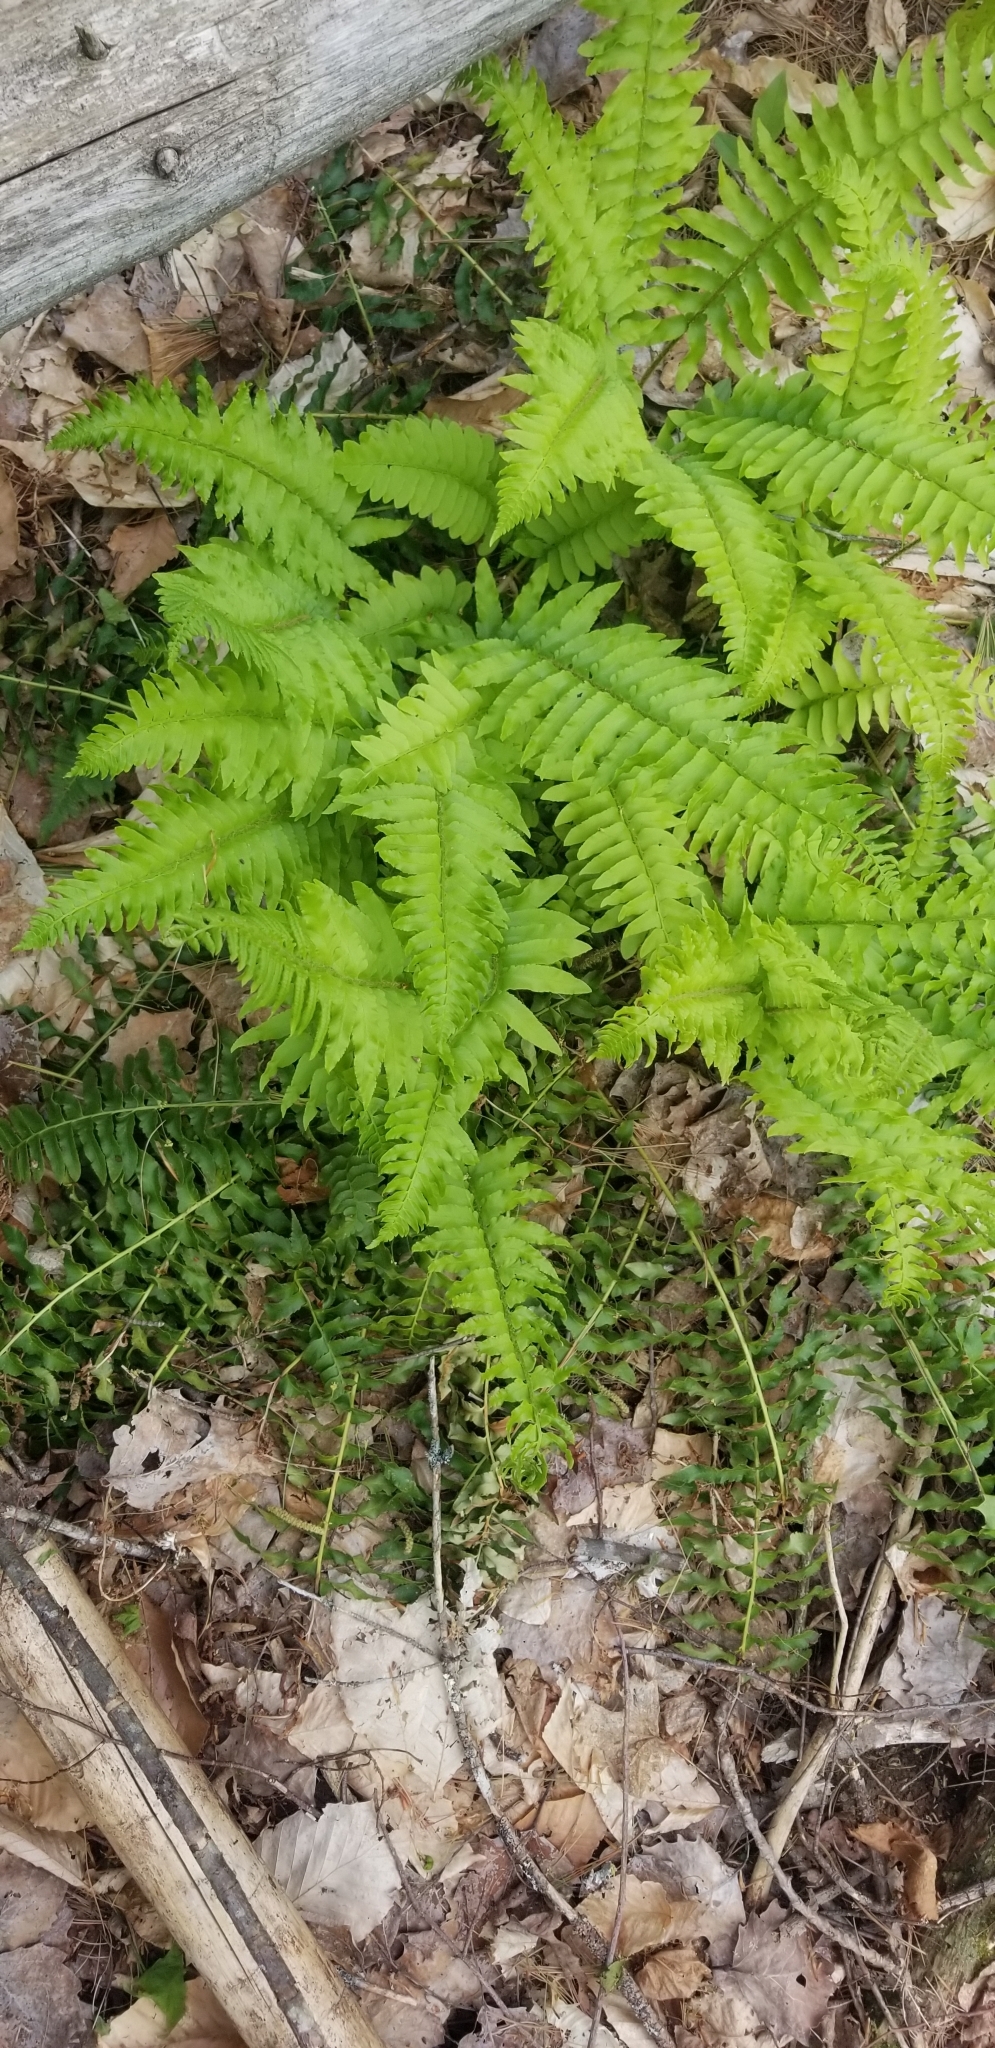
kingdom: Plantae
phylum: Tracheophyta
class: Polypodiopsida
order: Polypodiales
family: Dryopteridaceae
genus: Polystichum
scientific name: Polystichum acrostichoides
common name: Christmas fern
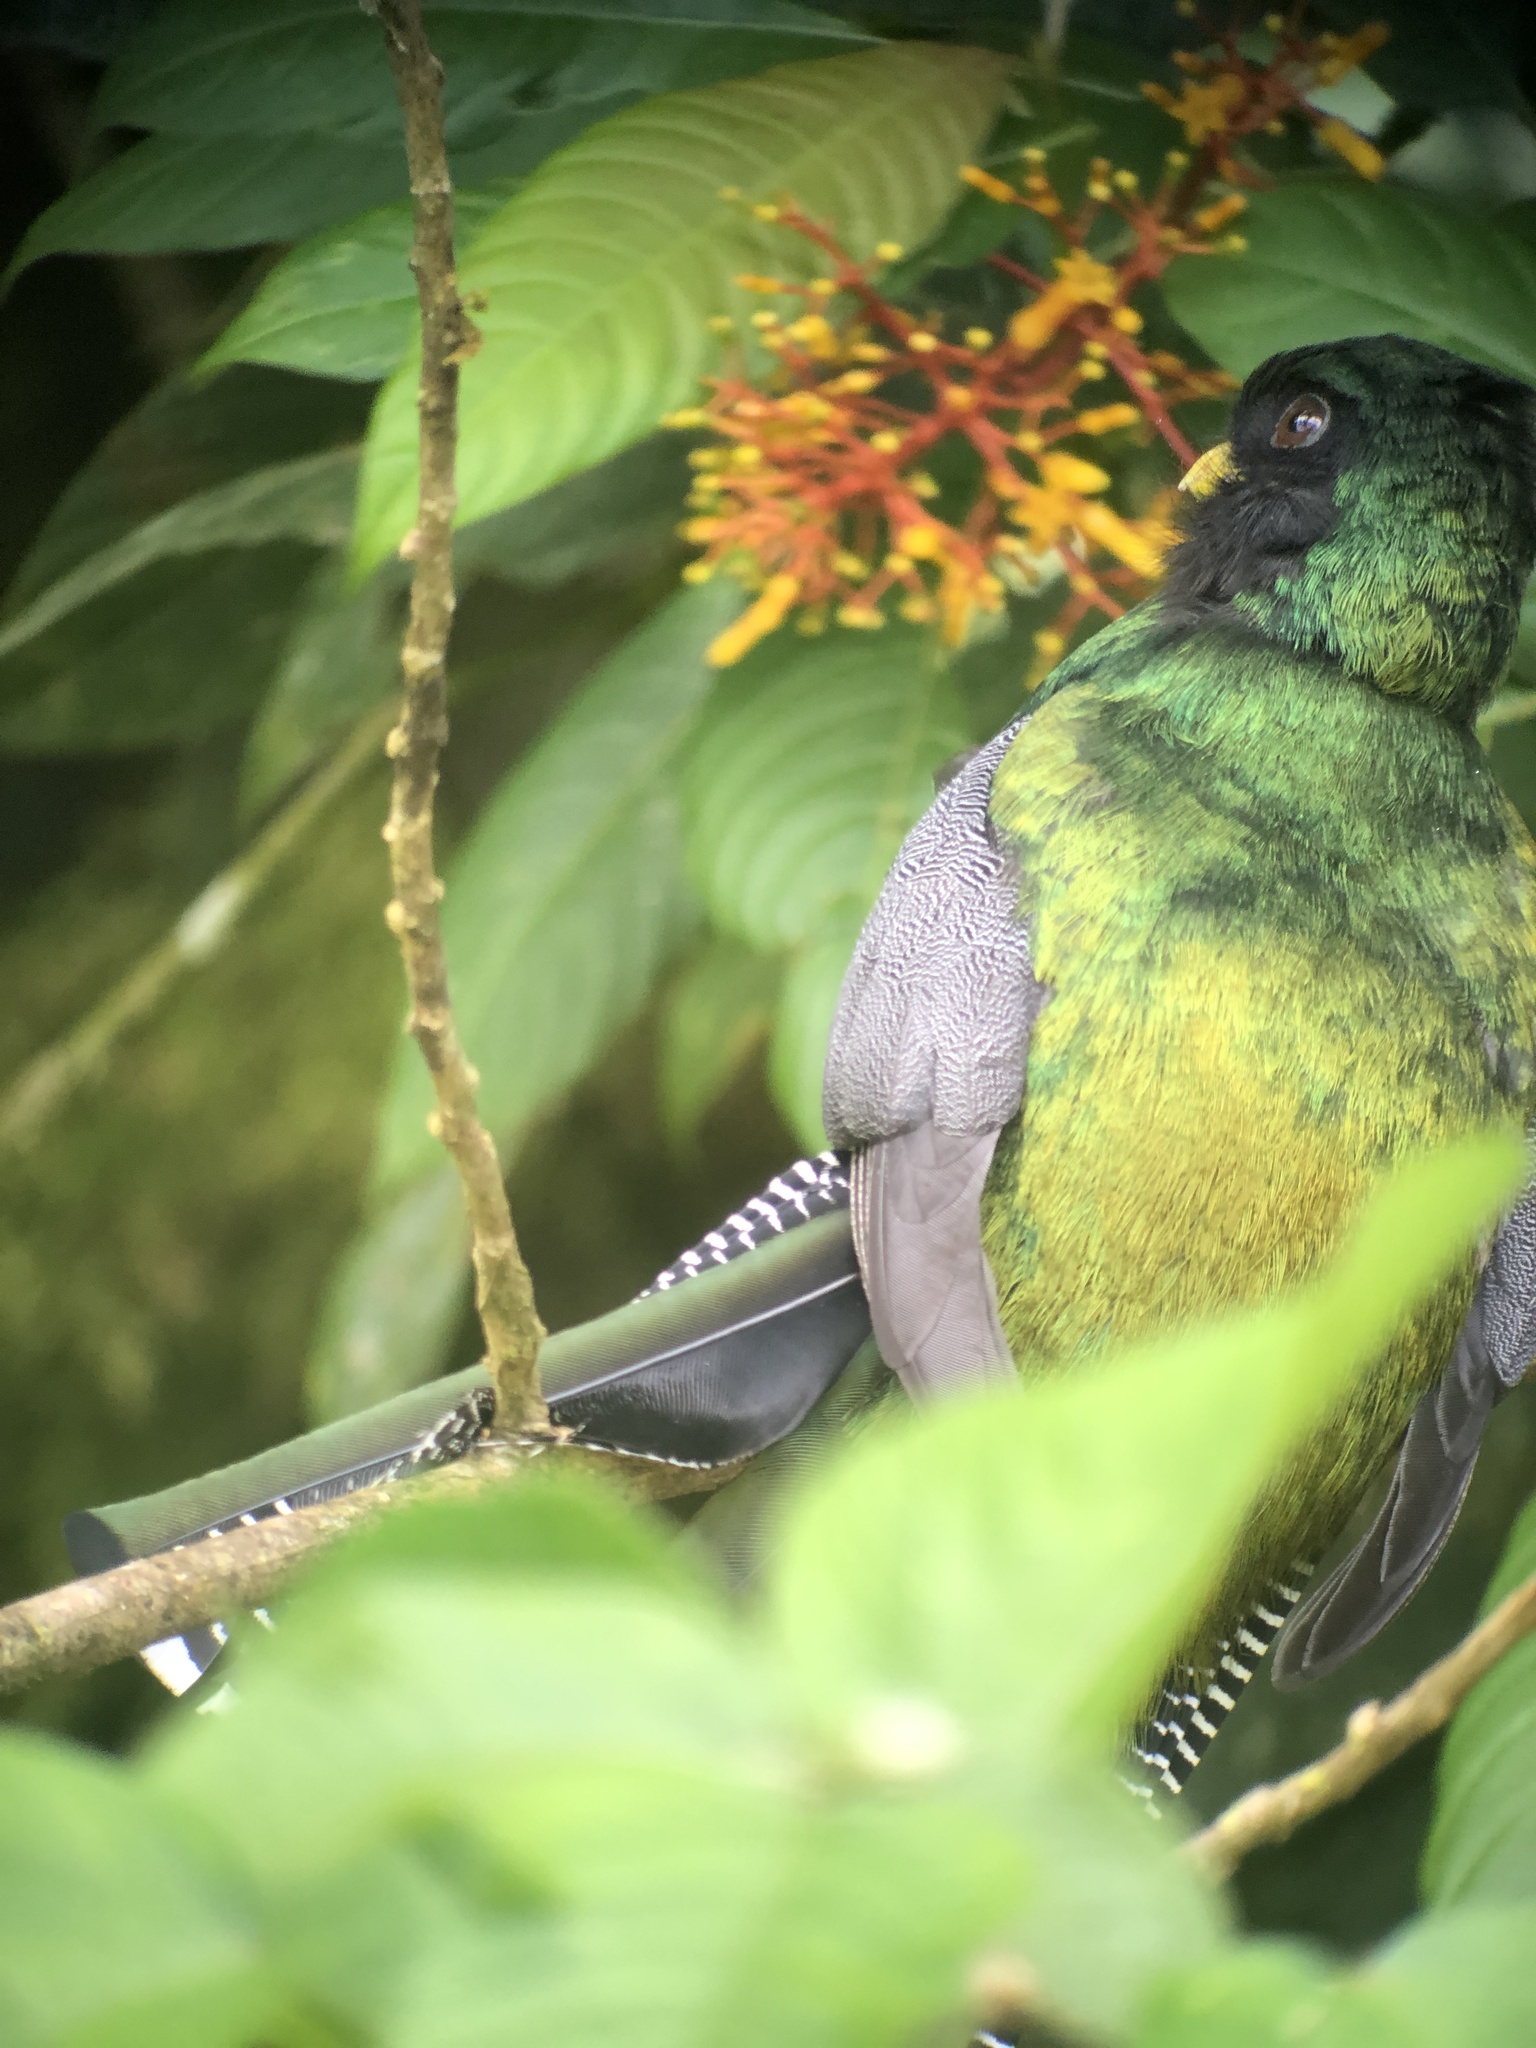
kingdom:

Directions for this task
Please update all the rows above by changing "common name" to "vernacular name", leaving every other word as it stands and omitting the pictures.

Result of the exercise
kingdom: Plantae
phylum: Tracheophyta
class: Polypodiopsida
order: Polypodiales
family: Dryopteridaceae
genus: Polystichum
scientific name: Polystichum acrostichoides
vernacular name: Christmas fern
kingdom:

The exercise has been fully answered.